An integrated baseline to farming systems research has been drawn in [Fig-1] , compounded personal, organizational, national/regional and global levels, different domain and times. Each level can affect behavior [68] . In personal level, farmers are heterogeneous in terms of socio-cultural background, economic situation, representing autonomous decision-makers which make their own decisions in accordance with objective and subjective rules [87] . Additionally, their behavioral options can be unquestionably influenced by the production organization e.g. private or commercial production organization (e.g. commercial production organization can impose a kind of specific crop to plant). Associated with regional and national institutions, for example, if they advocate laws related to precision agriculture, many farming systems might adapt themselves to this kind of agriculture. Moreover, global policies can affect farmers’ options, for example sole increase of crop production to undertake food security on one hand and crop production accompanied with environmental considerations on the other hand can extent or limit farmers’ options to use natural resources. Therefore, each level can introduce specific social, economic, ecological, political domains.
Looking at the interactions between the social and natural systems, changes in the social system refer to changes in technology, economy, demography (or population), institutions and culture; whereas natural system changes are imputed to those emerged by humans e.g. air and water pollution, global warming, natural resource degradation etc [38] . Given different kinds of changes and different levels which contain factors affecting behavior, some examples can be taken into account. For example, how farmers’ intention (in specific thresholds) changes to adopt new agricultural technologies disseminated in local farms overtime; how farmers’ attitude toward agricultural energy resources (e.g. water, fertilizers, chemicals, fossil fuels, electricity etc) is differentiated (e.g. altruism, exploitive, etc) over time; how conflicts emerge between different stakeholders over access to natural resources and how local energy resources become unsustainable by interactions of farmers with different decision-making strategies over time?
To reproduce processes in agro-environmental systems, agent-based modeling (ABM) is an appropriate approach. Applied in economics, political science, sociology etc [26] , it enables researchers to understand the dynamic behavior of complex systems [53] . It also permits flexible design of how individual entities behave and interact; therefore, it may be the only way to go forward certain research questions [64] . The tenets of agent and agency have taken a main role in defining research in social and behavioral sciences [83] . Widely, an agent is defined as a self-contained software element that takes action autonomously on behalf of a user (e.g., person or organization etc); therefore, each agent has its own sequence of actions and interactions performed over a time [61,80] . Agents can range from active data-gathering decision-makers with complicated learning abilities to passive world traits with no cognitive functioning [85] . Drigo (2010) has presented the information about traits of agents such as autonomous, self-directed, modular, self-contained, heterogeneous, learner-adapter, social and interacting, goals-possessor to stimulate the behavior, engaged in local interactions, bounded-rationality-oriented (i.e. making decisions on the basis of the local and incomplete information) and emergent-bases behavior. These units of analysis are autonomous entities that can perceive, decide, and act on its own, in accordance with its own interest, but may also cooperate with others to achieve common goals [83,36] . The virtual worlds in which units of analysis or agents can interact together is called the environment, involving both as entirely neutral context with little or no influence on agents and as carefully manufactured as the agents themselves [26] . In agent-based simulation, models are often qualified by several parameters with nonlinear interactions which together to determine the large-scale system dynamics [53] . Gilbert and Terna (1999) have presented overall scheme of agent-based modeling, as shown in [Fig-2] .

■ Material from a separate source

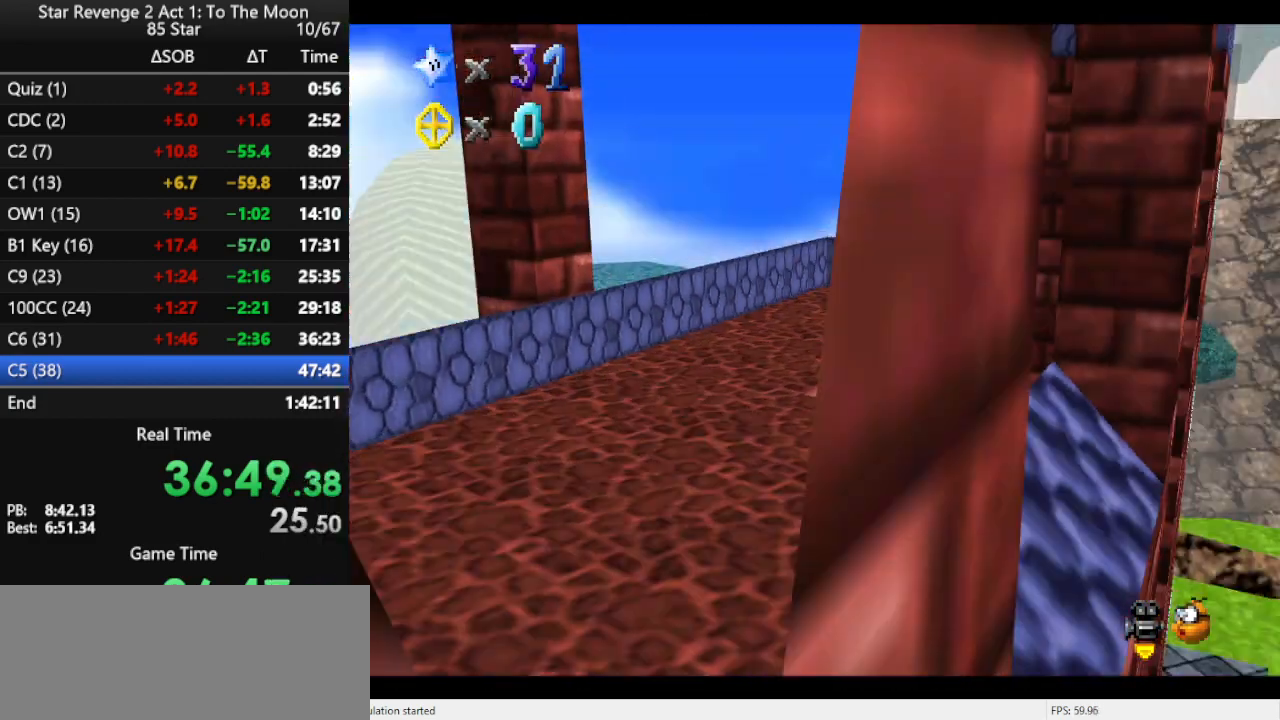
{"buttons": [], "left_stick": "center", "events": [[33, "C_LEFT", "up"], [133, "left_stick", "center"]]}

Additionally, they pointed out two advantages related to their agent-based scheme as follows:
The Environment-Rule-Agent (ERA) contains the environment, which models the context by means of rules and general data, along with the agents, with their private data, at different conceptual levels. For being simplified the code design, agent behavior is determined by external objects, named Rule Masters, which can be interpreted as abstract representations of the cognition of the agent.
A second advantage of the use of ERA structure is its modularity, which allows modelers to modify only the Rule Master and Rule Maker modules or objects whenever one wants to switch from agents based on a classifier system, to alternatives such as neural networks, production systems or genetic algorithms.
As before declared, ABM is assumed to be an appropriate simulation approach to address points necessary to be considered in our baseline during simulation of processes of agro-environmental systems, because it can simulate horizontal relationships (spatial configurations) and vertical relationships (socio-economic organization) in the integrated framework [49] . This approach can concentrate on two levels namely micro-level (attitude, personality type, and decision-making) and macro-level (social influence, norm formation, social or cultural transmission of concepts [65,38] . In fact, social and psychological phenomena e.g. attitude polarization in group discussion, intergroup conflicts and so on happen not just as the result of explicit choices by isolated individuals, but also as the result of repeated interactions between multiple individuals over time [79] . In this direction, to explain consumer behavior, Jager (2000) declared that the micro-level factors are those that often are different between persons such as their needs, values, behavioral opportunities etc; whereas, macro-level driving factors, roughly being equal for all people, deal with the natural and human environment, largely determining the people’s behavioral options.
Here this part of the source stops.